В конце марта, когда от тягучих влажных ветров из степи стали оседать сугробы и снежный ком парка резко опал, оголив голые сучья благополучно перезимовавших деревьев, на центральную улицу -- Карла Либкнехта впервые выходили дворники и энергично принимались сгребать остатки снега, словно оправдывая свое долгое зимнее безделье. И если не случался неожиданный снегопад,-- бывало и такое в марте,-- уже через неделю она, единственная в городе, чернела выщербленным асфальтом дороги и тротуаров.
Уставшие от зимы горожане вряд ли замечали выбоины и колдобины своей главной улицы -- она была для них предвестницей весны, ее первым приветом...
В апреле, когда в церковном саду еще лежал снег, а аллеи по утрам сверкали тонким ледком, к обеду превращавшимся в лужицы, отец Никанор вместе со Стаиным снова стали выходить на прогулки. Прогулки эти бывали короче осенних, потому что на соседних с центральной улицах, по которым они ходили раньше, стояла непролазная грязь. Было еще прохладно, и отец Никанор поверх сутаны надевал черное касторовое пальто вполне светского покроя. Стаин же, словно готовясь к весеннему выходу, щеголял в новом демисезонном, сшитом зимой, тоже черном, двубортном, с высокими, до плеч, острыми лацканами и имевшим на груди кармашек, как у пиджака, из которого кокетливо торчал беленький платочек. Появилась у него и черная широкополая велюровая шляпа, которую он надевал каждый раз по-новому, и особенно щегольски она выглядела, когда он гулял без батюшки.

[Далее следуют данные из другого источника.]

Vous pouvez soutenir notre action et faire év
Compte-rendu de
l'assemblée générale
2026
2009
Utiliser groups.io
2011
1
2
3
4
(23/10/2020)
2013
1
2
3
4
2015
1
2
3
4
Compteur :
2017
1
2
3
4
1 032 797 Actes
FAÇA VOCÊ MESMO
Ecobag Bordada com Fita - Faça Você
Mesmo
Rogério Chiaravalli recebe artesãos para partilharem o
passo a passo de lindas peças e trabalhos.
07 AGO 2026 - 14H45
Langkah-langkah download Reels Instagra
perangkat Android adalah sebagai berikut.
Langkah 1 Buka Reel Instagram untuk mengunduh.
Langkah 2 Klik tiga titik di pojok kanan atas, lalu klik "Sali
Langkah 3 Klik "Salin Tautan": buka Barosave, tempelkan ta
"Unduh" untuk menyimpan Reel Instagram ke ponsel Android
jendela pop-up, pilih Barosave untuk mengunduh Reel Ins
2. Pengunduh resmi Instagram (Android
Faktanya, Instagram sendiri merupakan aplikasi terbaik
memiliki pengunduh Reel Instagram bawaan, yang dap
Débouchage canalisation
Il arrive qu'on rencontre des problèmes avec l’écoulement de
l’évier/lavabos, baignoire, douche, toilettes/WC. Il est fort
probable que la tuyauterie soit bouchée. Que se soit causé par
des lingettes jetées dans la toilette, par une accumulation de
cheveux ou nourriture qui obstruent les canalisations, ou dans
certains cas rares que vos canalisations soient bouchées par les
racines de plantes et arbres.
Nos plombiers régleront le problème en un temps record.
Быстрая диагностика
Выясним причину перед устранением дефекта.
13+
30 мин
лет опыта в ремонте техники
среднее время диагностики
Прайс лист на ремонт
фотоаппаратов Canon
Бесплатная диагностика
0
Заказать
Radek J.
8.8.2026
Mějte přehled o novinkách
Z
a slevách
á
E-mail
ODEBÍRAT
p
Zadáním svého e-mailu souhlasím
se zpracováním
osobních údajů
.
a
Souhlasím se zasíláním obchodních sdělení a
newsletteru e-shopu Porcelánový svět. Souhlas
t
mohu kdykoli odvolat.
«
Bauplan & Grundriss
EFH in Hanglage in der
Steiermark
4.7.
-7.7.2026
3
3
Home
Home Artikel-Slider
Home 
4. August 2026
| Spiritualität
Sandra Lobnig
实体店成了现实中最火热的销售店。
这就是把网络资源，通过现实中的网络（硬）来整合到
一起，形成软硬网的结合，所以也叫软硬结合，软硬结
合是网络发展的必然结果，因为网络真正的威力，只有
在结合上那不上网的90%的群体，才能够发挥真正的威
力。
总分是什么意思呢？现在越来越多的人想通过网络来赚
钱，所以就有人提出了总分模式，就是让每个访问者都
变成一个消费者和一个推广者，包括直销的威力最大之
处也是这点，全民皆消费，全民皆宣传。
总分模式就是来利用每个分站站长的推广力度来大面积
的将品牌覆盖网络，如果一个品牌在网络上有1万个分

Они так дополняли друг друга, что казались единым целым, и неискушенному человеку вполне могло показаться, что Стаин состоит на церковной службе, а вовсе не на хозяйственной. Оттого, когда Жорик появлялся на улице один, все старухи, встречавшиеся на пути, приостанавливались, и не выгляди Стаин столь недоступным, они не дали бы ему и шагу ступить, но Жорик, когда надо, умел держать дистанцию. Он мог позволить себе лишь погладить по голове ребенка, которого вела за руку старушка. Это расценивалось как милость, и об этом судачили потом на завалинках. Конечно, случалось, и не раз, когда какая-нибудь старушка бросалась к нему, прося благословения, или рвалась поцеловать ему руку, но из этих щекотливых положений он выходил не суетясь, с достоинством, не признаваясь даже экзальтированным старухам, что не имеет никакого церковного сана и не волен никого благословлять.